**SUPPLIED DATA:**
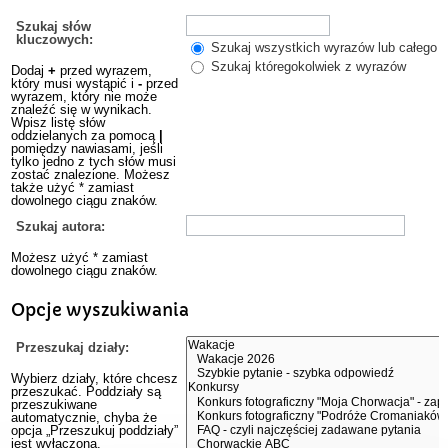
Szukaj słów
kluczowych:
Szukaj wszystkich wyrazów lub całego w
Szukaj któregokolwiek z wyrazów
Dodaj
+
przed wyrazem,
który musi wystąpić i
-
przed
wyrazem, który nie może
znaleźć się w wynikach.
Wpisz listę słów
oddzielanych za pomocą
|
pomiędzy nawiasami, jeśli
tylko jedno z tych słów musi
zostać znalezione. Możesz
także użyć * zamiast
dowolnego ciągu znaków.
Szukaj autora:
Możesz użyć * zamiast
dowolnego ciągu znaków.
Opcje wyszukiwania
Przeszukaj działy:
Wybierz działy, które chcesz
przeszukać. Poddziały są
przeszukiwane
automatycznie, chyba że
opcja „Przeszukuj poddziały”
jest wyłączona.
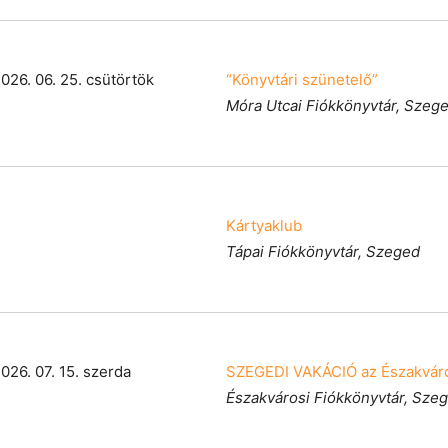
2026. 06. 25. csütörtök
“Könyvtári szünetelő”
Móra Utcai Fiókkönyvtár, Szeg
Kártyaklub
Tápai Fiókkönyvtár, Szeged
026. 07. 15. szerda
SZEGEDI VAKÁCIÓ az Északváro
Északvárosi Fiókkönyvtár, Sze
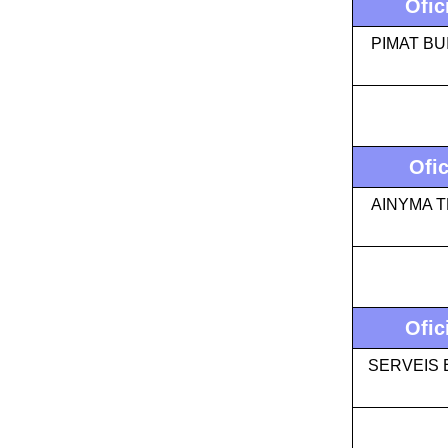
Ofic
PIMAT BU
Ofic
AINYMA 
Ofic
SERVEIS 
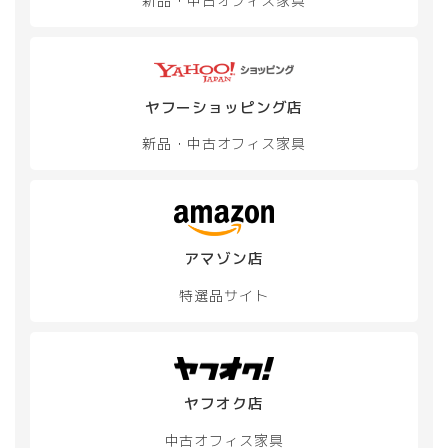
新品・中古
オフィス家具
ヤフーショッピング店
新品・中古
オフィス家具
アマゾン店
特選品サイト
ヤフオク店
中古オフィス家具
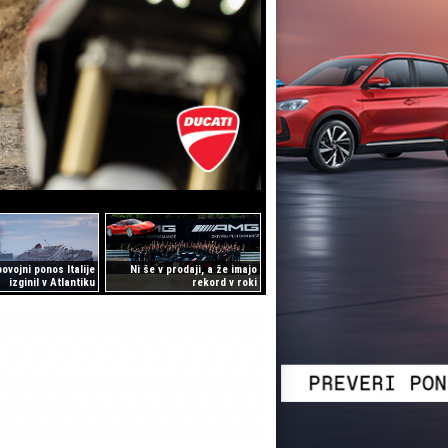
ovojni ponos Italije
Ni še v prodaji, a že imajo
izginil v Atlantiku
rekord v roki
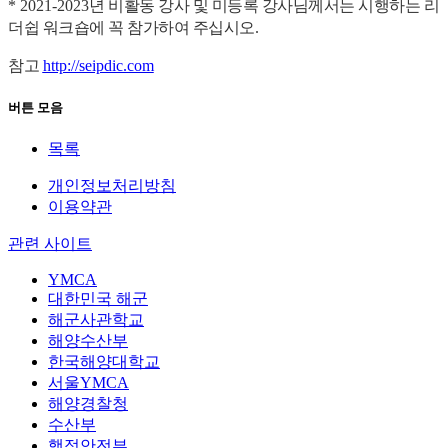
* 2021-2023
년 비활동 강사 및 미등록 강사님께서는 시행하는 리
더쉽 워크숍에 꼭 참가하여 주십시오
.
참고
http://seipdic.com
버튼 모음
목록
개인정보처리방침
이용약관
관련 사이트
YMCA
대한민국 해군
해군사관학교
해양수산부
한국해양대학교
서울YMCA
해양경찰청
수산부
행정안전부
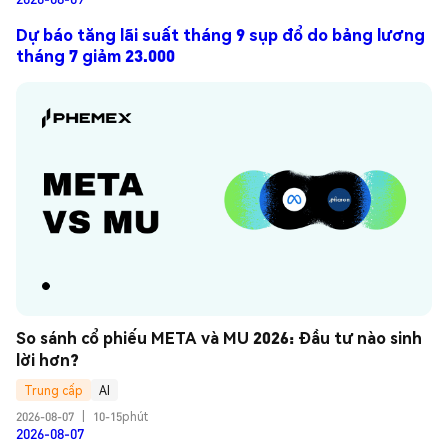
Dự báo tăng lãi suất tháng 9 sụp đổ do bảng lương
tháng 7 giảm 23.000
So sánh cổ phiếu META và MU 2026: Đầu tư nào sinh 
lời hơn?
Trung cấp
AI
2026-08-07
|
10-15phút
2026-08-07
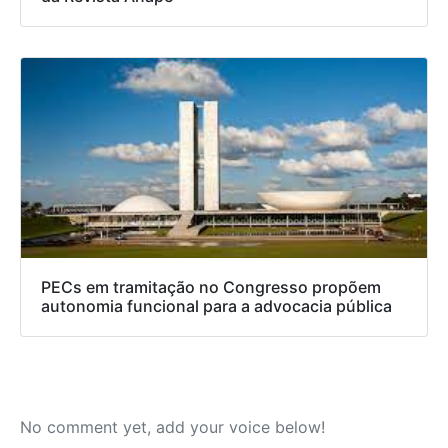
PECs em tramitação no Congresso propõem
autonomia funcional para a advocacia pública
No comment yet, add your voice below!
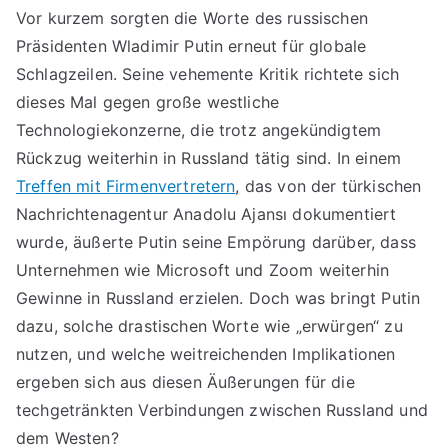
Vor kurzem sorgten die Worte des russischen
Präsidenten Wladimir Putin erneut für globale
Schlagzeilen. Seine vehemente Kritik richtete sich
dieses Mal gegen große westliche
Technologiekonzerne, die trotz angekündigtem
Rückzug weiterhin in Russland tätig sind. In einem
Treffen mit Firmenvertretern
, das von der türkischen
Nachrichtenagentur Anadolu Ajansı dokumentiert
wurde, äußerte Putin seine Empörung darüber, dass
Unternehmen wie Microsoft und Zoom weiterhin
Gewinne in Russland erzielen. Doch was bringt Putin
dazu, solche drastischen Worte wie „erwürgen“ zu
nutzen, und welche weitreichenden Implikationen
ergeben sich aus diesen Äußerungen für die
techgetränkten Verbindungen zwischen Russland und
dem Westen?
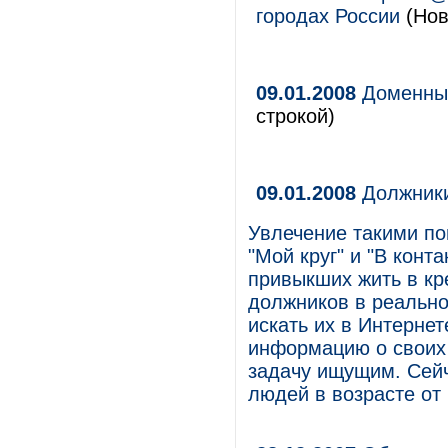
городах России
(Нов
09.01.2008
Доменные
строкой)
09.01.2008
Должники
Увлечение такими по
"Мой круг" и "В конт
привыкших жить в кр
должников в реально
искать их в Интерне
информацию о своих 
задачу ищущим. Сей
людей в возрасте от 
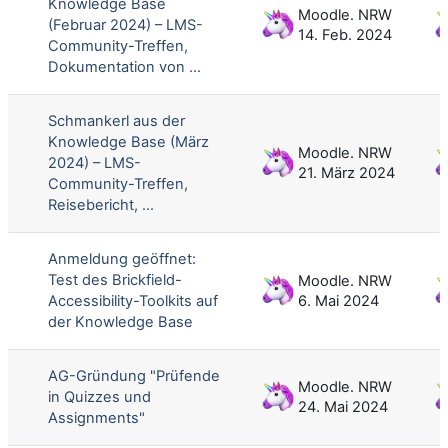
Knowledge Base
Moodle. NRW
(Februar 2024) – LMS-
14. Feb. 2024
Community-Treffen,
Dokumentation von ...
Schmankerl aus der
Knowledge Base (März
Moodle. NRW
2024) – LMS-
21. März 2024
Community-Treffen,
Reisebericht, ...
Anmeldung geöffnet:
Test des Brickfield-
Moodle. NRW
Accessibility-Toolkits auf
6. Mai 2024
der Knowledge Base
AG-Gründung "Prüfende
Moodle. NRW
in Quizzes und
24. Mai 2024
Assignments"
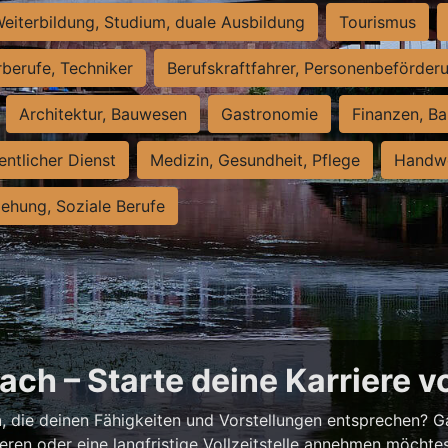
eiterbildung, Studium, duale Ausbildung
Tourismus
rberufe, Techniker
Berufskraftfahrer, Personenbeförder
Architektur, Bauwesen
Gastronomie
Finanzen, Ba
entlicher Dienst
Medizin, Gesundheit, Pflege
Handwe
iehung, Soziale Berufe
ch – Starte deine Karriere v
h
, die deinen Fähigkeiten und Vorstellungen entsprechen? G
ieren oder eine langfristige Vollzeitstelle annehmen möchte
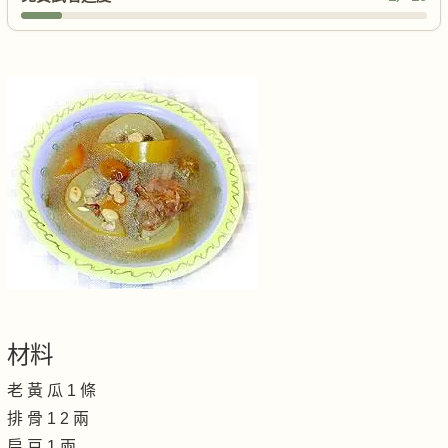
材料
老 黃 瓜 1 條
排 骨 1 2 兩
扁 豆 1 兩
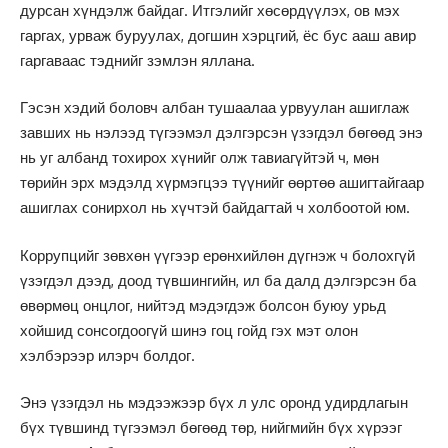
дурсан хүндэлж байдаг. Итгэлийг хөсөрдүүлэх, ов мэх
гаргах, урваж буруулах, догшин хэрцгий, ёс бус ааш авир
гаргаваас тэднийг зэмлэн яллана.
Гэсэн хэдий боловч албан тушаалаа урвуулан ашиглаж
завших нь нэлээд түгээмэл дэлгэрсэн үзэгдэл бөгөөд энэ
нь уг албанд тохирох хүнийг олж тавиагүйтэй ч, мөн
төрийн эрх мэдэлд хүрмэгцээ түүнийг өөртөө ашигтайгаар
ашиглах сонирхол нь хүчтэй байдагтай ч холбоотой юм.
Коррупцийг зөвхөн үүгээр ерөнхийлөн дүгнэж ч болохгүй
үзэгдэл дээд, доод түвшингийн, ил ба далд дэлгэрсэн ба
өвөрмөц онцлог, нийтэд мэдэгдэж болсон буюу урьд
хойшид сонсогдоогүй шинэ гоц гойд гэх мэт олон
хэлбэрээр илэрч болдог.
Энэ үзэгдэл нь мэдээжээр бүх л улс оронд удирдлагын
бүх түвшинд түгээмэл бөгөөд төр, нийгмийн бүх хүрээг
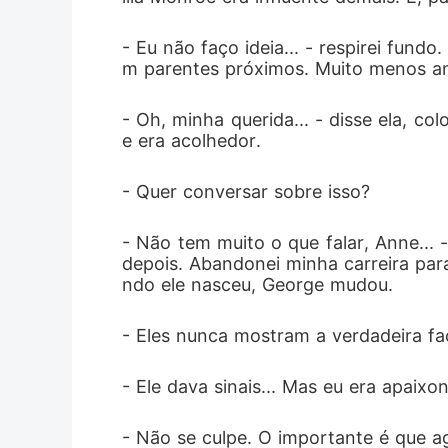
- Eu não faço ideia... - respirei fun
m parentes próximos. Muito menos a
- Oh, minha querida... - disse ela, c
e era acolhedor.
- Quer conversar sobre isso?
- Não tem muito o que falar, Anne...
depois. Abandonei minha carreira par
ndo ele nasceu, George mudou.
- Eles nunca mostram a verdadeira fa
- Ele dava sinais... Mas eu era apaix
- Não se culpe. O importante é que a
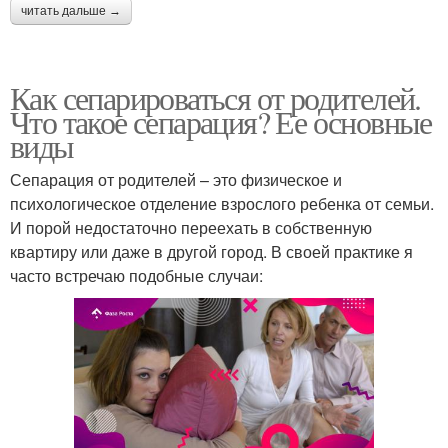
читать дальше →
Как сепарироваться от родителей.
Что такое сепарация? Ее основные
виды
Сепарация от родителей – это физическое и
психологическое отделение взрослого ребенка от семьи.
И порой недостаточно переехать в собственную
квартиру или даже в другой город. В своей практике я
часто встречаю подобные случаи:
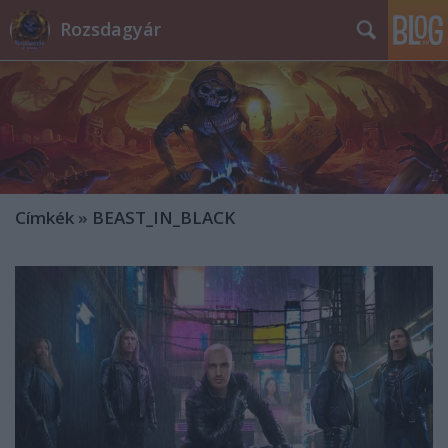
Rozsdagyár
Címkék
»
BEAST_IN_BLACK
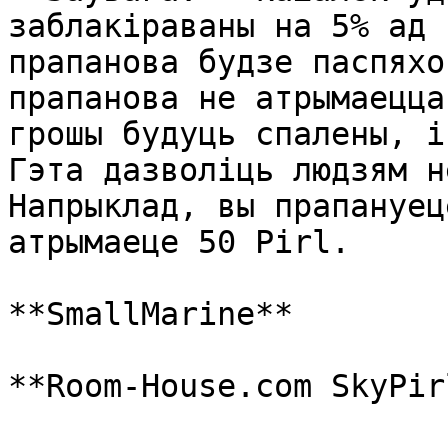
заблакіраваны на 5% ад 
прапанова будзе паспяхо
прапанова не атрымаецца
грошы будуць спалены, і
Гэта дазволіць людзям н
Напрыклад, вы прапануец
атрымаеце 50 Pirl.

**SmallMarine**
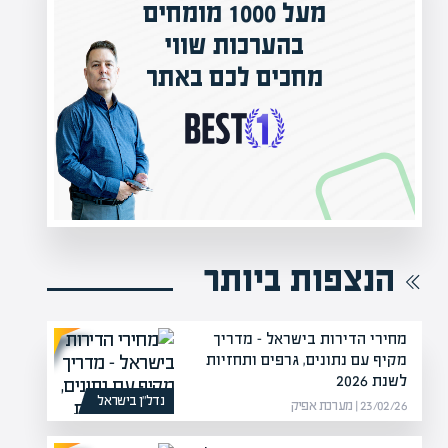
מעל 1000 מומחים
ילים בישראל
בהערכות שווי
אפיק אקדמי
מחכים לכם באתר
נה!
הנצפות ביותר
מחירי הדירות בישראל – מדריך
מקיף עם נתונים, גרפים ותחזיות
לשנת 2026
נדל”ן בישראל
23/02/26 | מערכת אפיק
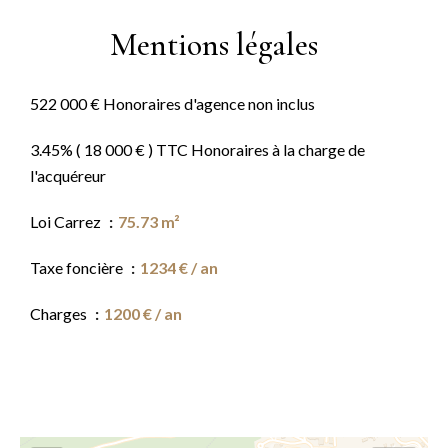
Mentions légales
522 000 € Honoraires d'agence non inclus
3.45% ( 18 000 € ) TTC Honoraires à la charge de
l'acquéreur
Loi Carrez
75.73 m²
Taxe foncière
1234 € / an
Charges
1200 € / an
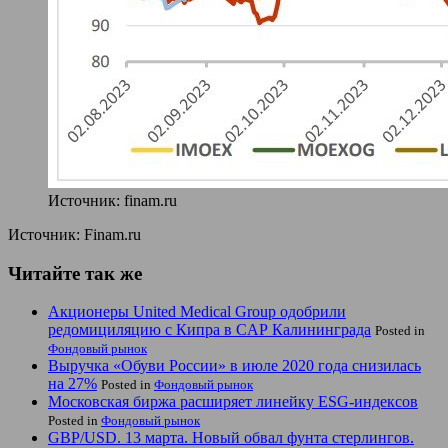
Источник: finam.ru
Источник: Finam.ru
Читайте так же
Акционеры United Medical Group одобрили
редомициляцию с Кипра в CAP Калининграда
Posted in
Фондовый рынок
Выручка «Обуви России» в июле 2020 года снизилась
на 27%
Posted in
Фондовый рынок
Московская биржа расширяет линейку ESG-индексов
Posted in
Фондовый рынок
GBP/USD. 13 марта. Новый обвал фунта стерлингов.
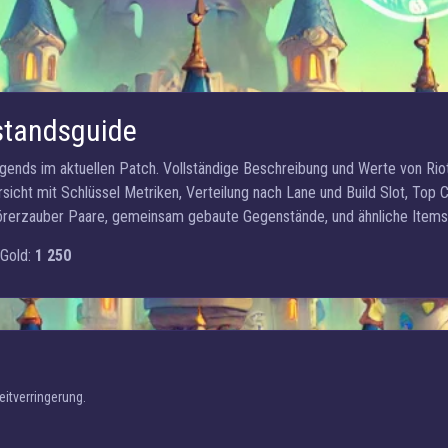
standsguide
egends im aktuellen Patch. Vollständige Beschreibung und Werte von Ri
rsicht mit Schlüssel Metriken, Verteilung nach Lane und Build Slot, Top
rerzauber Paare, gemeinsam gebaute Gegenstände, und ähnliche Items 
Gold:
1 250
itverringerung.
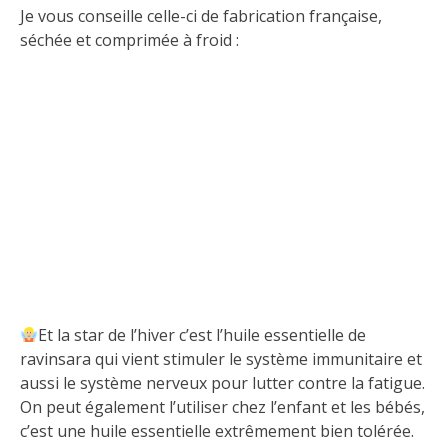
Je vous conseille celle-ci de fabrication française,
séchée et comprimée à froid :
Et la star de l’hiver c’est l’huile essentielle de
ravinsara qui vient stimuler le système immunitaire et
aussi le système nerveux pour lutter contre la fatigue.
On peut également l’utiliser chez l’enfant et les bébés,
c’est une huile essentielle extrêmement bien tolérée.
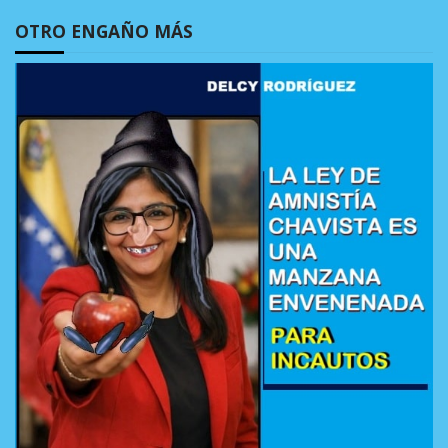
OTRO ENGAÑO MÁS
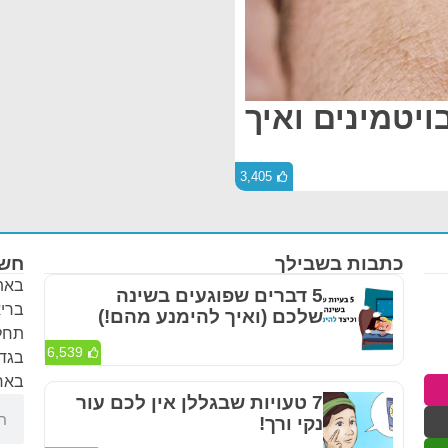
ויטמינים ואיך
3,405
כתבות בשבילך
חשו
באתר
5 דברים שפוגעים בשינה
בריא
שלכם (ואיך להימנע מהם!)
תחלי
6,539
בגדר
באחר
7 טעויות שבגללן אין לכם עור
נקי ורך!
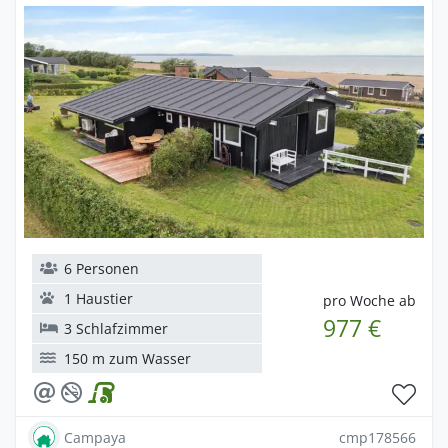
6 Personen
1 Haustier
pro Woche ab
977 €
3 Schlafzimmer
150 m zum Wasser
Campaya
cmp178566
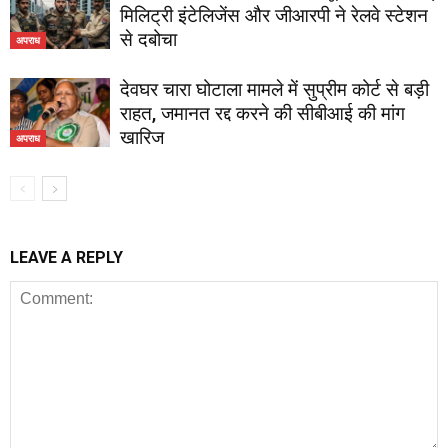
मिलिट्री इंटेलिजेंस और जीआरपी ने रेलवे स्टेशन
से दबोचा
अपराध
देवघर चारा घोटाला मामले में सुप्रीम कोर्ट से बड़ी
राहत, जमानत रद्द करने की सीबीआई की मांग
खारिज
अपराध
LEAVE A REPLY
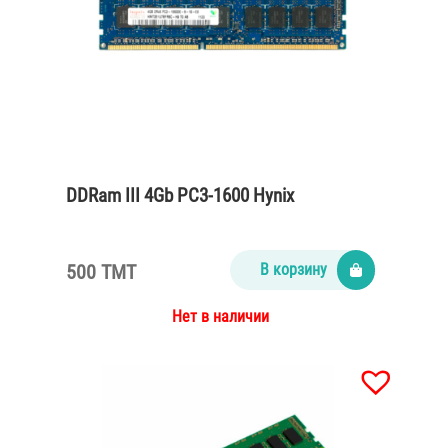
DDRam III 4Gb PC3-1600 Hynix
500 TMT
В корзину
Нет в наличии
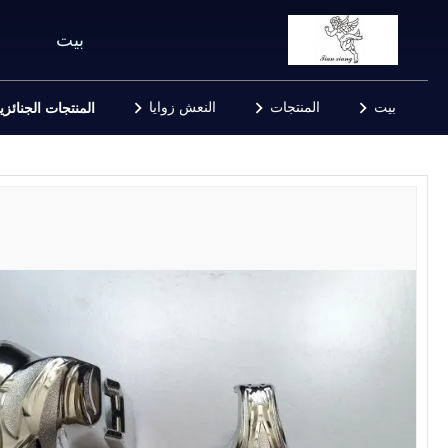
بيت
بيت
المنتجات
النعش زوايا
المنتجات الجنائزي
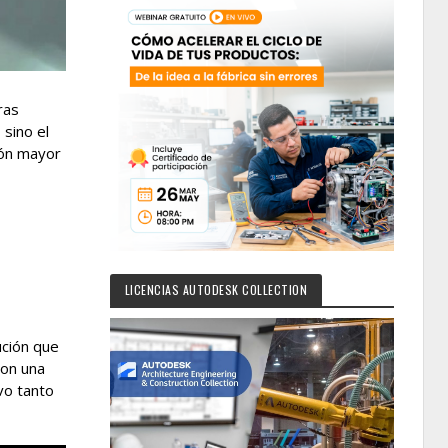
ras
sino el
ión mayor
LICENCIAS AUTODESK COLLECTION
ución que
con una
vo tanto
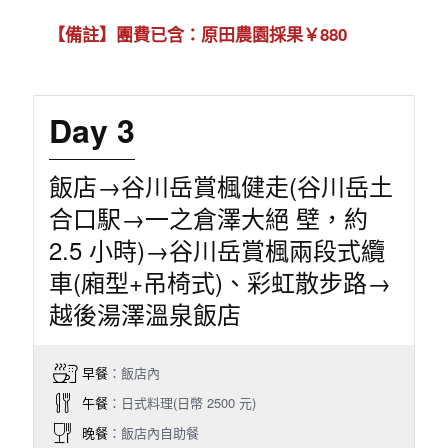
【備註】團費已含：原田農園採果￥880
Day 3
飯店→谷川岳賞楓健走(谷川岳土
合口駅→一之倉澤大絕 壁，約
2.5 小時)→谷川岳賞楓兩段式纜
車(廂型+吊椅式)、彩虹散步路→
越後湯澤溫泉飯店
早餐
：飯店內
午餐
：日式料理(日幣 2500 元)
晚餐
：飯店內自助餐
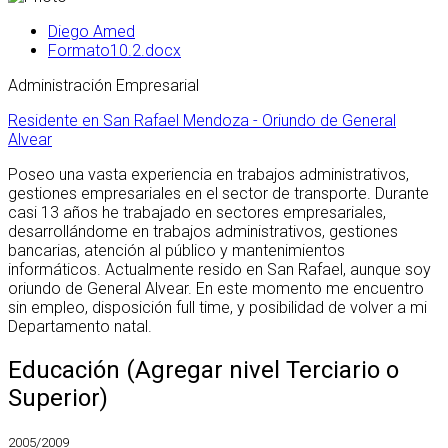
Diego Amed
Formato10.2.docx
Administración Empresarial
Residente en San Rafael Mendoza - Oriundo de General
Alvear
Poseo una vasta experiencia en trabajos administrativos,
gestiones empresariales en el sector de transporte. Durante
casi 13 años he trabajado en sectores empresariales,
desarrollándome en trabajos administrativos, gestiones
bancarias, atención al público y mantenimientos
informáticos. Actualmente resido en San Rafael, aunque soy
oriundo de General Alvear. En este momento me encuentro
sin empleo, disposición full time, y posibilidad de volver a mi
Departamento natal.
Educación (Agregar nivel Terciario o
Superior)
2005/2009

**WHAT YOU SHOULD DO:** Report how many lines of the listing hold the word "прапанова", with nothing but the number.

**ANSWER SPACE:** 2